MSSQL is much more relaxed with your data. It writes the data to disk device. But it may stay in the disk cache, and MSSQL does not care. If you have a crash, your data is not up-to-date on the physical disk and you may lose data. This is definitely not ACID compliant. Microsoft documented this here:
  • By default, the disk cache is enabled. Use the 'Disk Properties', Hardware tab to access the 'Properties', 'Policy' tab to control the disk cache setting. (Note Some drives do not honor this setting. These drives require a specific manufacturer utility to disable cache.)
  • ...
  • Disk caching should be disabled in order to use the drive with SQL Server.
So to have a fair comparison beween MSSQL and MySQL either
  • set innodb_flush_log_at_trx_commit = 0 (or 2)
    This forces the flush to disk only once per second and brings good performance but data is not 100% safe on disk (unless you have a battery backed write cache)
  • disable the disk cache in Windows 7
    This will force MSSQL to write physically to disk. And then MSSQL is 30 times slower than before. ;-)
Lessons learned:
  • Think a lot about how to do a fair comparison.
  • Either run (unsafe and fast), or (safe and slow) or (safe and fast and expensive) with a battery backed write cache controller
  • Read the manual for MSSQL. There may be important news on page 3647+x.
The funny thing, that confused me a lot: On my Mac InnoDB was at around 1 minute. And even MySQL on Windows 7 in Virtual Box on my Mac was about 1 minute. The reason is: MySQL on Mac makes a fsync() that does not flush the disk cache. It flushes only the buffer cache of the operating system. And Windows 7 on Virtual Box: The disk is a plain file on the host OS. And this file is of course buffered in the host OS. So Virtualization may destroy your ACID compliance...
If you need more info on the different cache levels for file IO here is a very good link:

Monday, January 11, 2010

"How to find the source of queries in MySQL Query Analyzer" or "SQL comments in Query Analyzer"

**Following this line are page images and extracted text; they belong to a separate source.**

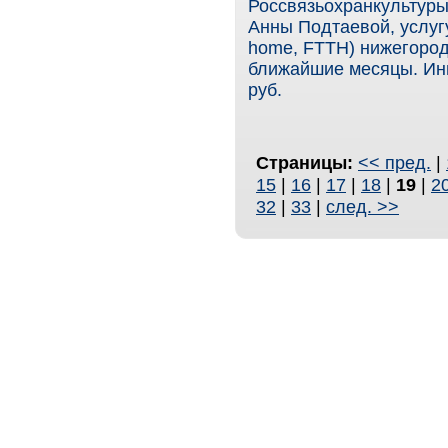
Россвязьохранкультуры
Анны Подтаевой, услугу 
home, FTTH) нижегород
ближайшие месяцы. Инв
руб.
Страницы:
<< пред.
|
15
|
16
|
17
|
18
|
19
|
2
32
|
33
|
след. >>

MySQL Enterprise Monitor offers a tool called "Query Analyzer" (QuAn). QuAn sits between any client app and the MySQL server and logs every query and its runtime statistics. A very cool tool for analyzing your SQL. More information is available here.
If you identify a query, that needs some improvement, sometimes it is hard to identify the source of that query as well. With hundreds of different PHP scripts for example it is not easy to know, which one issued the query, that you want to modify.
A good way to achieve this is adding C-style SQL comments. Let's look at an example:
SELECT * FROM mytable /*main.php*/;
Query Analyzer will strip that comment off before archiving the query. This is ok, because QuAn wants to consolidate all similar queries and this comment is irrelevant for the query.
But you can use version specific comments in MySQL. QuAn cannot ignore these comments,
because they may be relevant for query execution. And this is the solution for our problem:
SELECT * FROM mytable /*!99999 main.php*/;
This SQL comment will be executed on MySQL version 9.99.99 and later. But this version does not exist. So in reality the comment gets not executed at all. Currently we are at MySQL 5.1.42 so it will take some time before we reach MySQL 9.99.99 ;-)
The comment is in QuAn and will be logged. So you see the comment when monitoring the query and you know immediately, where that query came from.